■ What the task requires
List each line of the data that holds the word "Республике".

■ Material for the task
-- Opening Marker --
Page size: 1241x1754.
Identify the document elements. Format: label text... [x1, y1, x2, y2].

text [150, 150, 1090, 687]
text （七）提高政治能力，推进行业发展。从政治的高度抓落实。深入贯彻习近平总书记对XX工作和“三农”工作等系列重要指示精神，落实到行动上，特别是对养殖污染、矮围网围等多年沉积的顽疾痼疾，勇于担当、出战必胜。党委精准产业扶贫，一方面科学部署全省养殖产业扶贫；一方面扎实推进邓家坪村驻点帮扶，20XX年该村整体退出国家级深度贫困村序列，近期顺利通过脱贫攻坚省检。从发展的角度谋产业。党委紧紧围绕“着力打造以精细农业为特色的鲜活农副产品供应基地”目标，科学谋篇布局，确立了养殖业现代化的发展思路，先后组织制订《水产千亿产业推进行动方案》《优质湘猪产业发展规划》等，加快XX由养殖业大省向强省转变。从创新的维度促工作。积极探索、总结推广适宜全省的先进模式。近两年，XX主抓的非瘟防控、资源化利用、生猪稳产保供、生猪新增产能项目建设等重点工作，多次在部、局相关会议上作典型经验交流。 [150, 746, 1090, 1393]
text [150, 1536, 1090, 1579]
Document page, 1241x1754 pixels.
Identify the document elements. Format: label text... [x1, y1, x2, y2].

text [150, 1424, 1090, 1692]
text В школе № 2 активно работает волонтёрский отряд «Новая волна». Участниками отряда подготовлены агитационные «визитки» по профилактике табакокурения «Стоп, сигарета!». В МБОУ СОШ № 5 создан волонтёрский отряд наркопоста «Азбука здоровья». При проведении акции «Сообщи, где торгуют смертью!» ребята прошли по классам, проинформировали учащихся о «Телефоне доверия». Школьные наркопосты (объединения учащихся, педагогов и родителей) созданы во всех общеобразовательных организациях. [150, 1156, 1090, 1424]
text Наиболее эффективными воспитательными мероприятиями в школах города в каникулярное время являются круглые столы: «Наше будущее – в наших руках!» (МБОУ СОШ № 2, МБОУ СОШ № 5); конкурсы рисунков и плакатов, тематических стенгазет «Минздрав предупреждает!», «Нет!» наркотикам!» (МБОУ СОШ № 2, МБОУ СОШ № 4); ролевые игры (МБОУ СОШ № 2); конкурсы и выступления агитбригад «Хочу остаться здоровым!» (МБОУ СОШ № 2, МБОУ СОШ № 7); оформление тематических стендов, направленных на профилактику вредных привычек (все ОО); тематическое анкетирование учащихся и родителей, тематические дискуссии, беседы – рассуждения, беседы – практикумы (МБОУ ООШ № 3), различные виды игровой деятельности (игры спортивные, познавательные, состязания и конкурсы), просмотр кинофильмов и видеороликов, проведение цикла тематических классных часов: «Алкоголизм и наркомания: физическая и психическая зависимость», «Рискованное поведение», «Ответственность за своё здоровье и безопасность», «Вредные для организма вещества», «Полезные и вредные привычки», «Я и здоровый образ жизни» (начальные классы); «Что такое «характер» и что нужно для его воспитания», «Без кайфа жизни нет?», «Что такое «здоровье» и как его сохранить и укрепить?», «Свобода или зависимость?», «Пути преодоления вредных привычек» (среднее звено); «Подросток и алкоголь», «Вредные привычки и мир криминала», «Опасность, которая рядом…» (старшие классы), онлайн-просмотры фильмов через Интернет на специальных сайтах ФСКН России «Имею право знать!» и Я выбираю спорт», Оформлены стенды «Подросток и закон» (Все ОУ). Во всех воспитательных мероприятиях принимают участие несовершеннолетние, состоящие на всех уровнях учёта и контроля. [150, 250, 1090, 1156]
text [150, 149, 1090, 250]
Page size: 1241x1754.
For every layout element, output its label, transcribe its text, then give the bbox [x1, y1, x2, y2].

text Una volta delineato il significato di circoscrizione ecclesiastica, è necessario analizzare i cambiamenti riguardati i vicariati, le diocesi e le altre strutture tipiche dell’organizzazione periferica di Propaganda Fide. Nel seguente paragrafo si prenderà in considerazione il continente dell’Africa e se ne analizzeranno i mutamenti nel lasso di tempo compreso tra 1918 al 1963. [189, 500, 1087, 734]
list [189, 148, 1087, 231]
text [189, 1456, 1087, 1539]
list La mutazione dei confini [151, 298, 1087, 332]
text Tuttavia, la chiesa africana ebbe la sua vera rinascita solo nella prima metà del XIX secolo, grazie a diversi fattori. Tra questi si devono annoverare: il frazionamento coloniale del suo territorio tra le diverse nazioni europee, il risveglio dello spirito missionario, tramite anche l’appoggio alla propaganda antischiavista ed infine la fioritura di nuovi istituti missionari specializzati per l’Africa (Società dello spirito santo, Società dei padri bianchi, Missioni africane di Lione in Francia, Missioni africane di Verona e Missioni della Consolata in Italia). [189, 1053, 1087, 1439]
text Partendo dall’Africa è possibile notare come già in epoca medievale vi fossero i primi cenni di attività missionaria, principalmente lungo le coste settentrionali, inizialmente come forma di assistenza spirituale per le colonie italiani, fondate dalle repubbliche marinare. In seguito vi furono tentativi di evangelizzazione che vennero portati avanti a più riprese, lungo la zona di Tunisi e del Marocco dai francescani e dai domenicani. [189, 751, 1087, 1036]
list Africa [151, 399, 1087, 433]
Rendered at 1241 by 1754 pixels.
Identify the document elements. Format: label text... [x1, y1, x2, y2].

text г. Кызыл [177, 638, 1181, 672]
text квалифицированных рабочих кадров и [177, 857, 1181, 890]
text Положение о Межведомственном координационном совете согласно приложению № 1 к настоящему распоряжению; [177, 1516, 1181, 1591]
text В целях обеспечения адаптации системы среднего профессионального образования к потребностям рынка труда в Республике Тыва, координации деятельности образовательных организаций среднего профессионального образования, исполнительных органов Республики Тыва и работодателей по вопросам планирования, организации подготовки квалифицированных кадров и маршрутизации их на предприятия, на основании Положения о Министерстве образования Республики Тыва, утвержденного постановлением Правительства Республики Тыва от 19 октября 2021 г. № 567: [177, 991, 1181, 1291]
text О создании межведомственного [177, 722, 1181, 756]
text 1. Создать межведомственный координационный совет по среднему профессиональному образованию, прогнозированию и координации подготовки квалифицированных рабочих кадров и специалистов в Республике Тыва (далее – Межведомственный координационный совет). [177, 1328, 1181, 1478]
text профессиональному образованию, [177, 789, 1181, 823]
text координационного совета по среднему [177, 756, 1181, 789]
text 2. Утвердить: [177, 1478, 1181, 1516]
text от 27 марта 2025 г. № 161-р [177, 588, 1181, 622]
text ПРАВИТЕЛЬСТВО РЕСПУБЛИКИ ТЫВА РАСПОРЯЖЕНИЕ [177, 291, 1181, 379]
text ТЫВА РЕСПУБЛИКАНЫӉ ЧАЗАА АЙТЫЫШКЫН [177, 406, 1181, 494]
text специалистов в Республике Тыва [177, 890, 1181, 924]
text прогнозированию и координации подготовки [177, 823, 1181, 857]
-- Closing Marker --
■ Problem solution
text В целях обеспечения адаптации системы среднего профессионального образования к потребностям рынка труда в Республике Тыва, координации деятельности образовательных организаций среднего профессионального образования, исполнительных органов Республики Тыва и работодателей по вопросам планирования, организации подготовки квалифицированных кадров и маршрутизации их на предприятия, на основании Положения о Министерстве образования Республики Тыва, утвержденного постановлением Правительства Республики Тыва от 19 октября 2021 г. № 567: [177, 991, 1181, 1291]
text 1. Создать межведомственный координационный совет по среднему профессиональному образованию, прогнозированию и координации подготовки квалифицированных рабочих кадров и специалистов в Республике Тыва (далее – Межведомственный координационный совет). [177, 1328, 1181, 1478]
text специалистов в Республике Тыва [177, 890, 1181, 924]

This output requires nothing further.